Dziś przy okazji walnego zgromadzenia w Casa Milan odbyło się spotkanie Marco Fassone i Massimilano Mirabellego z udziałowcami Milanu, którego głównym celem było omówienie sytuacji drużyny na nowy sezon. Prezes Milanu podtrzymał idee wyrażone w ostatnich tygodniach dotyczące wzmocnienia zespołu.
Aby Milan mógł powrócić na szczyt, zespół musi zostać poważnie wzmocniony, a to wiąże się ze znacznymi wydatkami. Dogmat ten był w ostatnich latach często pomijany (aktualne było założenie wydatkowania niskiego budżetu i liczenie na korzystne wyniki). Tylko planowanie średnio i długoterminowe może doprowadzić do korzystnych zmian. Fassone wyraził zdanie, iż 2/3 nowych nabytków powinno dołączyć do Milanu już na początku lipca.
Innym kluczowym punktem był temat wynagrodzeń. Dyrektor Zarządzający Milanu pokreślił, że Milan nie będzie oferował gigantycznych zarobków, które wykraczałyby poza etykę, ale nieuniknione są sytuację, że pewne maksymalne limity mogą zostać przekroczone. Przeszłość nauczyła, że często zawodnicy, którzy uważani byli za mistrzów, otrzymywali ogromne sumy, ale niekoniecznie odpłacali się świetnymi występami. Pensje na pewno wzrosną, jednakże będą oparte o ambicję w drużynie i stawki będą musiały mieć pewną logikę.
Poruszona została również sytuacja budowy nowego stadionu. Zgodnie z wyjaśnieniami Fassone, Milan chciałby wybudowac obiekt o pojemności mniej więcej dwa razy większej niż stadion Juventusu. Mowa o 55.000 - 60.000 miejsc siedzących. W ciągu maksymalnie czterech lat klub ma zamiar rozwiązać problem stadionu.
Donnaruma
Conti musachio romek ricardo
Kessie loca
Suso 10tka bona
Belotti
Jeśli chodzi o skrzydła, to gdyby nie wyszło z Deulofeu lub Keitą Balde, to ciekawą alternatywą jest Politano z Sassuolo, który gra niezły sezon. Istnieje też opcja Navasa z City, któremu w czerwcu kończy się kontrakt. Nie jest on jakiś wspaniały, ale myślę, że na ławę by się nadał.

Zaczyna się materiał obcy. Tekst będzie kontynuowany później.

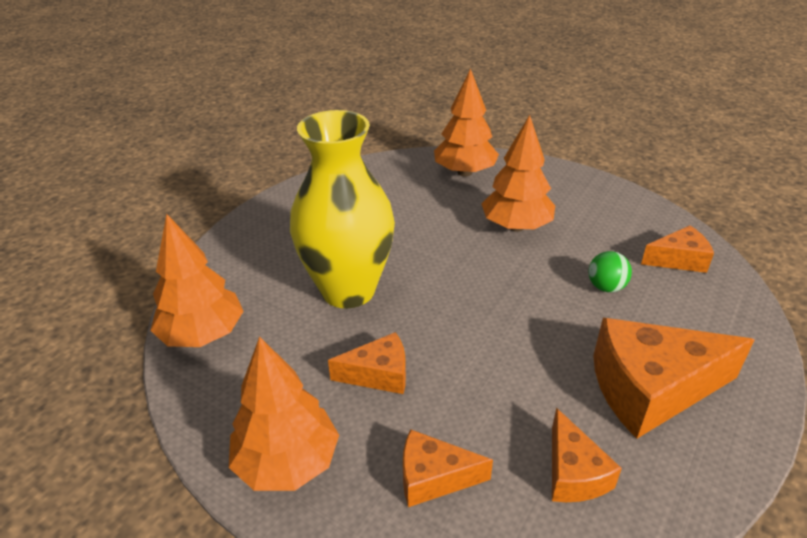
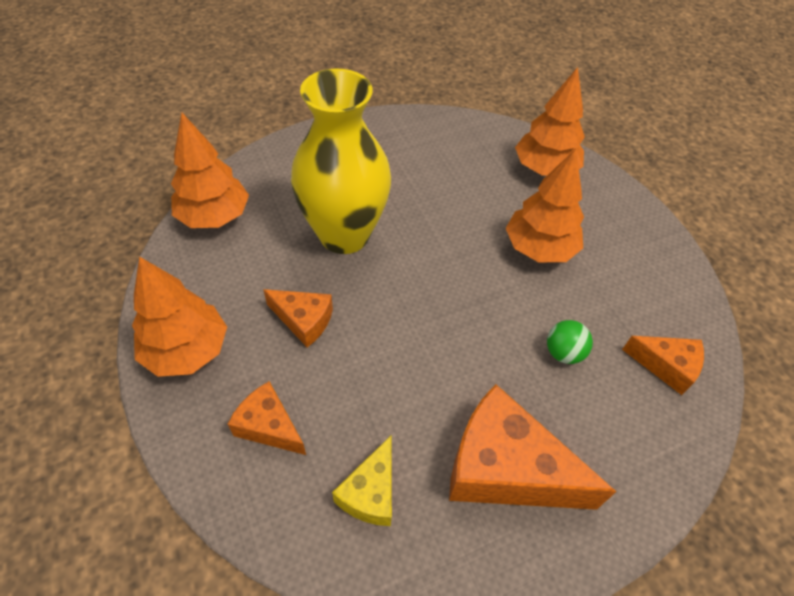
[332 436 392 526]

Niestety jeśli prezes Torino nie zgodzi się na raty, to mamy małe szanse na ściągnięcie Belottiego. Może stać by nas było na Alexisa Sancheza, który może grać na szpicy, ale ten będzie miał dużo ciekawsze propozycje. Osobiście chętnie zobaczyłbym u nas Schicka z Sampy.
Alexis, ....wole belottiego.
Politano ok.
Mysle i mysle kogo na 10tke i wielu sie zdziwi ale honda wkoncu moglby zagrac na swojej nominalnej pozycji, na tej w ktorej gral w cska i bym mozgiem zespolu
Yonghong Li>Han Li>Marco Fassone>Massimiliano Mirabelli
Na miejsce Gallianiego wskoczyl Fassone. Mirabelli to taki Maiorino z tym ze nie pozostajacy w cieniu tego wazniejszego.
Li Han to prawa ręka Yonghonga, to on więcej się kontaktuje z mediami i zarządem oraz nadzoruje to, co się dzieje w klubie.
Marco Fassone to szef zarządu, taki właśnie Galliani. On za wszystko odpowiada, on podejmuje decyzje, a panowie Chińczycy po prostu oceniają jego pracę i jak im się nie spodoba to mogą go wyrzucić i znaleźć kogoś innego na jego miejsce.
Mirabelli jest pod Fassone, ale chyba w praktyce jest kimś więcej niż był Braida czy Maiorino. Wygląda na to, że Galliani lubił dużo działać w pojedynkę, a ci dwaj panowie mocno współpracują ze sobą.